Prompt:
Nothing but the lines from the one containing "HTTP Libraries" through the one containing "git clone git@github.com:dylan-lang/sphinx-extensions", both included, should be given again, each exactly as written below.

┄┄┄┄┄┄┄┄┄┄┄┄┄┄┄┄┄┄┄┄

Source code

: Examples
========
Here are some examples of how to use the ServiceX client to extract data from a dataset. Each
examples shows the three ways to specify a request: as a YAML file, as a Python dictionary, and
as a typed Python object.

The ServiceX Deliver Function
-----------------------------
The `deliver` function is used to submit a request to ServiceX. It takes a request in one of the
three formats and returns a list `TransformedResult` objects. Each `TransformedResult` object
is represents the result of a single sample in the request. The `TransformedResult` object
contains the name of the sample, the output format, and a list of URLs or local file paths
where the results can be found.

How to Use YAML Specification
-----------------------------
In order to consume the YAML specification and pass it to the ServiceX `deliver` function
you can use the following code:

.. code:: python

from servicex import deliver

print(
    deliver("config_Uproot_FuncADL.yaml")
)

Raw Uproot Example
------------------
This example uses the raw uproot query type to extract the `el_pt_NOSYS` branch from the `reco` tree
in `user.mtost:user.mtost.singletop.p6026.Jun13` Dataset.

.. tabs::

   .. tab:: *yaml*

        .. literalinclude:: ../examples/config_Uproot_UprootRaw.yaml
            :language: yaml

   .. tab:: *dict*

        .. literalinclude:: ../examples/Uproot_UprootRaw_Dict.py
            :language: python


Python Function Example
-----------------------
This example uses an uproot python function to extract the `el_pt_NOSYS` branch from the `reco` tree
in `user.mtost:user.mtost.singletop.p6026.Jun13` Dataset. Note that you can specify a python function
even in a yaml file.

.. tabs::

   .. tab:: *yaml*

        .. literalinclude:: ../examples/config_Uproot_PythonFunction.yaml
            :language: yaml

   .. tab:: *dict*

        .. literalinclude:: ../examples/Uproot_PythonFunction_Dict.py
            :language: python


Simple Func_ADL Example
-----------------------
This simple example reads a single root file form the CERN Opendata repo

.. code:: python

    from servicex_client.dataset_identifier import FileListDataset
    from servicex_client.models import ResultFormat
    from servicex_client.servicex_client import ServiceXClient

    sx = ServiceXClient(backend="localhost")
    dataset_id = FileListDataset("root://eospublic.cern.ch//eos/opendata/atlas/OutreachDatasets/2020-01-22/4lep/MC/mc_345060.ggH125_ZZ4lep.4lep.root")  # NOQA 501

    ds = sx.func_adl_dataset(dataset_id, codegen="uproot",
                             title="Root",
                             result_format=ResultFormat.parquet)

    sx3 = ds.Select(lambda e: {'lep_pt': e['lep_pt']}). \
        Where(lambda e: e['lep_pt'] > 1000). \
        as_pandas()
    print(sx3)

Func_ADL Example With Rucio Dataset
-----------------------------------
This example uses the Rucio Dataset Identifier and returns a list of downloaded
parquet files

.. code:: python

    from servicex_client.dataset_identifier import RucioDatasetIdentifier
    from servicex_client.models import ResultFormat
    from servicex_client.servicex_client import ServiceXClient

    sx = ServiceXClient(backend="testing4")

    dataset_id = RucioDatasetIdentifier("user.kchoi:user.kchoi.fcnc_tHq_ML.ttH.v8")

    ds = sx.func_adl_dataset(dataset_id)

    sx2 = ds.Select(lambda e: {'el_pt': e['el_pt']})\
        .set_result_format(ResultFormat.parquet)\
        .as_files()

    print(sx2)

┄┄┄┄┄┄┄┄┄┄┄┄┄┄┄┄┄┄┄┄

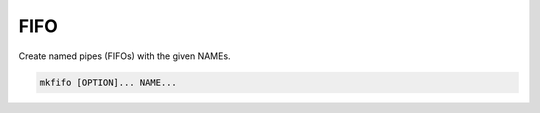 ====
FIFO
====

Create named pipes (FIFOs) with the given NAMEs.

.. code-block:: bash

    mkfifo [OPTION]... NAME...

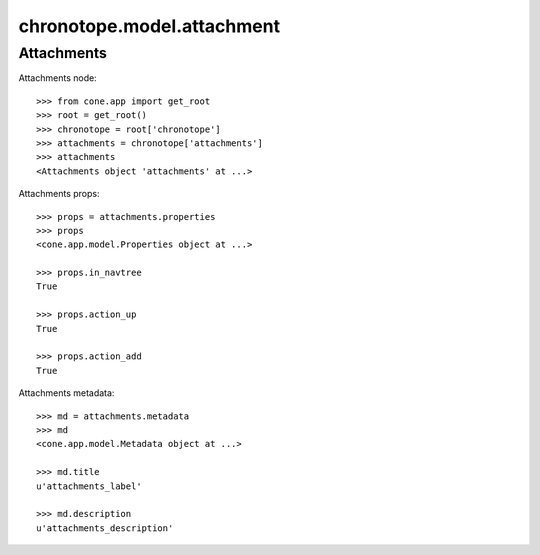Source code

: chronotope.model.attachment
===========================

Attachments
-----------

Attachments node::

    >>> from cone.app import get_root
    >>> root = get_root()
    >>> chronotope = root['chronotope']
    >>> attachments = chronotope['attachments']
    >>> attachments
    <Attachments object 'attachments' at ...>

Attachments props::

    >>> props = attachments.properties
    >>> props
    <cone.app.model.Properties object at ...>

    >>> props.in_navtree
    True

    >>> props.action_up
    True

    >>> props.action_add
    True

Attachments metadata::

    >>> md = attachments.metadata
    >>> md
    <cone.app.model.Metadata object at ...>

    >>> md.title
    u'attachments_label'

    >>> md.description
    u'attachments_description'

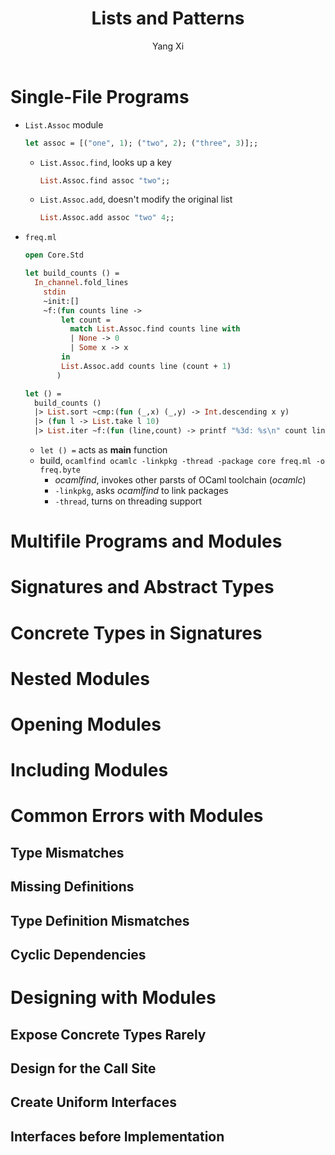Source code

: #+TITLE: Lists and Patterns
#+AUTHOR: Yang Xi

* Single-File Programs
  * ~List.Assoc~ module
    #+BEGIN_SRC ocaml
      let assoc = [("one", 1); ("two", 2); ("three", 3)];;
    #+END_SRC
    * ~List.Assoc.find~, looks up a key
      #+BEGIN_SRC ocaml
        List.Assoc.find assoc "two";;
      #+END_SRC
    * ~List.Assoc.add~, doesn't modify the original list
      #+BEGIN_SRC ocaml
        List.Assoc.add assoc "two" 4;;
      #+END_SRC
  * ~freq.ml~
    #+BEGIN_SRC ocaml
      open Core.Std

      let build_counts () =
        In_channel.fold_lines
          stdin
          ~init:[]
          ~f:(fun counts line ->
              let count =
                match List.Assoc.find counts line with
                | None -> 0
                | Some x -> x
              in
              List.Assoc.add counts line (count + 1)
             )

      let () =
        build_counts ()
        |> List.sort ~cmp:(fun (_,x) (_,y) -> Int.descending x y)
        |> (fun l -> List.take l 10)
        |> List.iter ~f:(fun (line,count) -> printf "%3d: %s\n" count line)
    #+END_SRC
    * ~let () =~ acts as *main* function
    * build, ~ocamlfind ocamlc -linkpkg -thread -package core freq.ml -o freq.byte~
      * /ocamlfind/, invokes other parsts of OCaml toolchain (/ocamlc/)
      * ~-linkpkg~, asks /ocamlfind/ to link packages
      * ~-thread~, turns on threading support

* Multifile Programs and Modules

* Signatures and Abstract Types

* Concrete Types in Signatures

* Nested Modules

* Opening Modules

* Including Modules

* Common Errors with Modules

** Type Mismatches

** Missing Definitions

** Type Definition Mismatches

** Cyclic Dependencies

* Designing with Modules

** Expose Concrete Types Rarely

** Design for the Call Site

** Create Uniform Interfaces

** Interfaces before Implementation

┄┄┄┄┄┄┄┄┄┄┄┄┄┄┄┄┄┄┄┄

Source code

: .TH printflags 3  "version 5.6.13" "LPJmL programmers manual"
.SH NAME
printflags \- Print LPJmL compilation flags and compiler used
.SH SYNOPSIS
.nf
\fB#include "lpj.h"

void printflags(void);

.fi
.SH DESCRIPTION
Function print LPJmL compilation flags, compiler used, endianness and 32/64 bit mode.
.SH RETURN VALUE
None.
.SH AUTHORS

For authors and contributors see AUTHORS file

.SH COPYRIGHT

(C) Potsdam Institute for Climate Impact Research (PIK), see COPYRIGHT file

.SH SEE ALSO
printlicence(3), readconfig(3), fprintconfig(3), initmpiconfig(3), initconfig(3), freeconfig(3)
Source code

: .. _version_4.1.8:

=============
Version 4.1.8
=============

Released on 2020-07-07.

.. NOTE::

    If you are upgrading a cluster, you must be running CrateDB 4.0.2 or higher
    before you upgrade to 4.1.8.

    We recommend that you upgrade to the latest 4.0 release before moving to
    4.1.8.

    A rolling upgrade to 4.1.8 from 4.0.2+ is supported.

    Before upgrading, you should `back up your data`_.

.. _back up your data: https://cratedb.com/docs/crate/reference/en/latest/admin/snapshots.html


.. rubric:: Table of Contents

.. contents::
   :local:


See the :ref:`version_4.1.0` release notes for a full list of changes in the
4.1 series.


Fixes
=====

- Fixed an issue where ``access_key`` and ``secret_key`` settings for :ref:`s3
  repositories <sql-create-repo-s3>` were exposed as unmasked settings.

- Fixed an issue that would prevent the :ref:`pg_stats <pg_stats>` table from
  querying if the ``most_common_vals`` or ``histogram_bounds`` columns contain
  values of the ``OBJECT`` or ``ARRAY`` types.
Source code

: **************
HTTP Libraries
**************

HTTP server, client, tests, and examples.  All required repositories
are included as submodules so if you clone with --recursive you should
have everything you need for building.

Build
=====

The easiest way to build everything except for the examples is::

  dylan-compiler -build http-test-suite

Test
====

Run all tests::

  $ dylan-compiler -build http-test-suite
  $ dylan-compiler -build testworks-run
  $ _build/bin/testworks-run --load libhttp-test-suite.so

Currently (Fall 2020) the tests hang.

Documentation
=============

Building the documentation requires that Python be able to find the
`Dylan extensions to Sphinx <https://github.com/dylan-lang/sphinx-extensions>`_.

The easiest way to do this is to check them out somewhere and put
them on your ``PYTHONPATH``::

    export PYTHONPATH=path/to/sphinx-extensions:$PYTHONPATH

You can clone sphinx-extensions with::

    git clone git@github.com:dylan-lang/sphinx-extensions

┄┄┄┄┄┄┄┄┄┄┄┄┄┄┄┄┄┄┄┄

Task output:
HTTP Libraries
**************

HTTP server, client, tests, and examples.  All required repositories
are included as submodules so if you clone with --recursive you should
have everything you need for building.

Build
=====

The easiest way to build everything except for the examples is::

  dylan-compiler -build http-test-suite

Test
====

Run all tests::

  $ dylan-compiler -build http-test-suite
  $ dylan-compiler -build testworks-run
  $ _build/bin/testworks-run --load libhttp-test-suite.so

Currently (Fall 2020) the tests hang.

Documentation
=============

Building the documentation requires that Python be able to find the
`Dylan extensions to Sphinx <https://github.com/dylan-lang/sphinx-extensions>`_.

The easiest way to do this is to check them out somewhere and put
them on your ``PYTHONPATH``::

    export PYTHONPATH=path/to/sphinx-extensions:$PYTHONPATH

You can clone sphinx-extensions with::

    git clone git@github.com:dylan-lang/sphinx-extensions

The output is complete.